Blog

This Week in Databend #123

PsiACEDec 10, 2023

Databend is a modern cloud data warehouse, serving your massive-scale analytics needs at low cost and complexity. Open source alternative to Snowflake. Also available in the cloud: https://app.databend.com .

What's New

Stay informed about the latest features of Databend.

MERGE INTO now Shows Statistics

Databend now shows statistics for MERGE INTO, returning the number of affected rows after updates, deletes, and inserts.

🐳 :) create table t1(a int);
🐳 :) create table t2(b int);
🐳 :) insert into t1 values(1),(3);
🐳 :) insert into t2 values(1),(3),(4);
🐳 :) merge into t1 using t2 on t1.a = t2.a when matched and t2.a = 1 then update * when
matched then delete when not matched then insert *;
+-------------+-------------+-------------+
| insert_rows | update_rows | delete_rows |
+-------------+-------------+-------------+
| 1 | 1 | 1 |
+-------------+-------------+-------------+

If you want to learn more, please feel free to contact the Databend team, or check out the resources listed below.

Code Corner

Discover some fascinating code snippets or projects that showcase our work or learning journey.

Adding Custom Clippy Rules with clippy.toml

rust-clippy is an official code linting tool provided by Rust.

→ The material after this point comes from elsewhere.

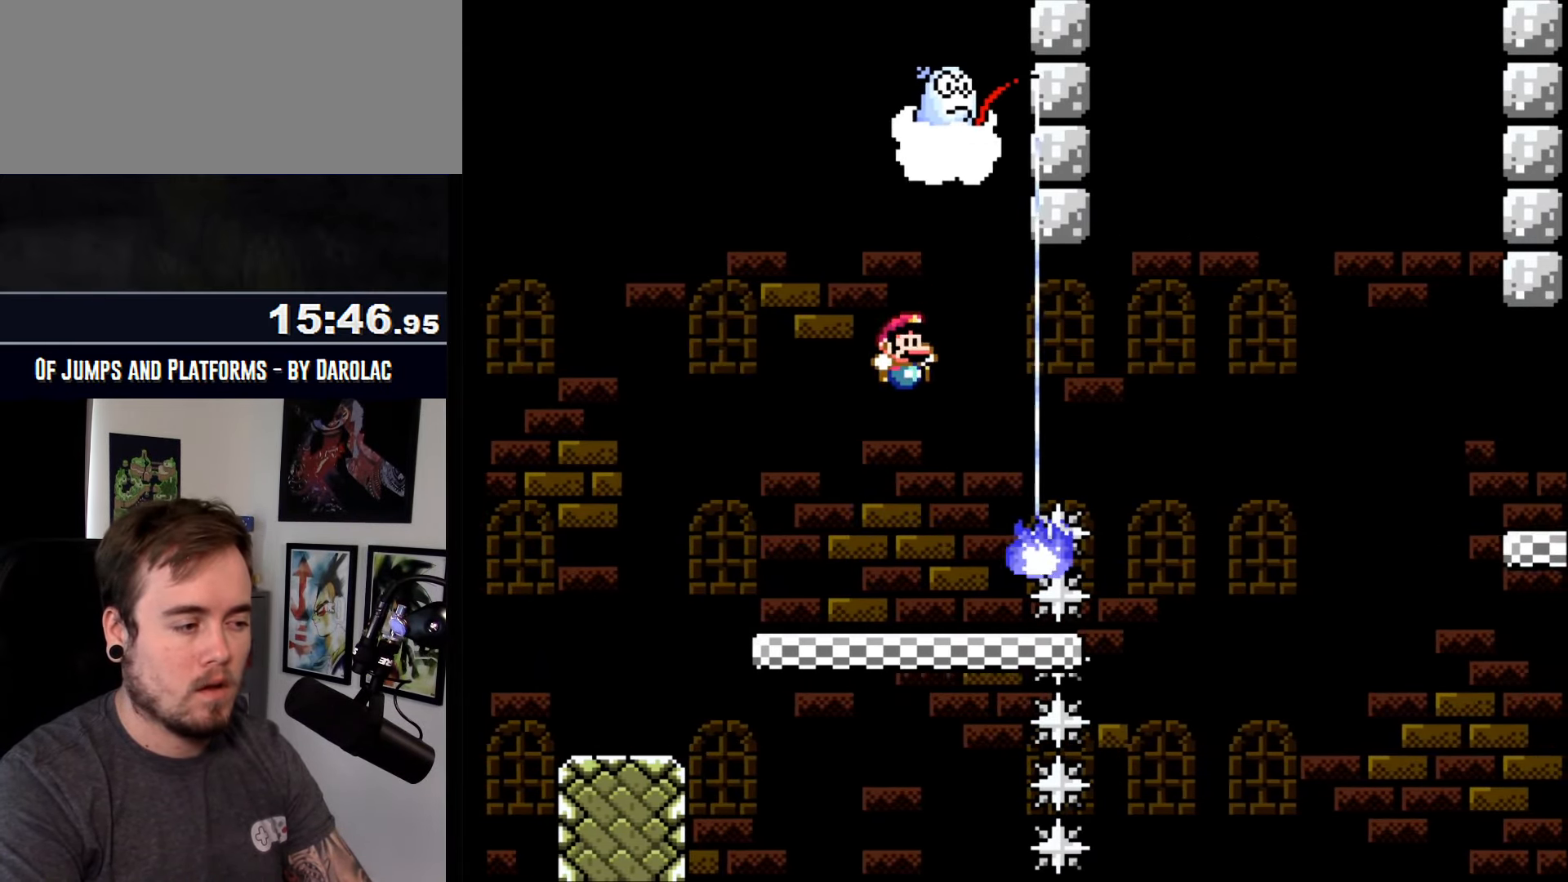
{"buttons": ["CROSS", "TRIANGLE"], "events": [[400, "TRIANGLE", "down"]]}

It uses static analysis to discover issues or non-compliant code.

By configuring the

clippy.toml
file, you can specify project-specific Clippy rules to enforce consistent code development practices and provide best practice guidelines.

For example, the following configuration prompts developers to use

std::sync::LazyLock
instead of
lazy_static::lazy_static
:

disallowed-macros = [
{ path = "lazy_static::lazy_static", reason = "Please use `std::sync::LazyLock` instead." },
]

Highlights

We have also made these improvements to Databend that we hope you will find helpful:

  • Introduced
    json_path_match
    function and
    @?
    ,
    @@
    operators.
  • Switched to volo thrift as the replacement for upstream thrift, which is no longer actively maintained.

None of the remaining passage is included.